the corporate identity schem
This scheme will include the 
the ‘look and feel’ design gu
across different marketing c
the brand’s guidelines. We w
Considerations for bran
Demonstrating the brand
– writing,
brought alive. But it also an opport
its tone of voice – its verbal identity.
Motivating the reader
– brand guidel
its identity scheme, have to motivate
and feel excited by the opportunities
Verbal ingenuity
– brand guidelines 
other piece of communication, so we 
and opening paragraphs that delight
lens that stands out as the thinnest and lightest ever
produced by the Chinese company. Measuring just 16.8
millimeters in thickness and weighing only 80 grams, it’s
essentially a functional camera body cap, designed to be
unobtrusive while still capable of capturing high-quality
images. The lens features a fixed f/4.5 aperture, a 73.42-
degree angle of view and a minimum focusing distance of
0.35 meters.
--
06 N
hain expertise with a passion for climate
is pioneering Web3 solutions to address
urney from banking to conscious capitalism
...
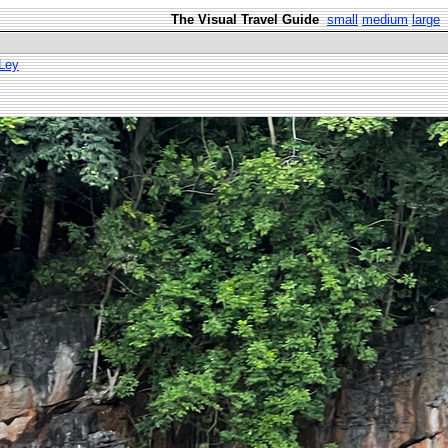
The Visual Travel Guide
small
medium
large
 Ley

→ EXERCISE AIM
Search the listing for "lens" and show every line where it occurs.

→ OUTPUT FOR THIS TASK
lens that stands out as the thinnest and lightest ever
images. The lens features a fixed f/4.5 aperture, a 73.42-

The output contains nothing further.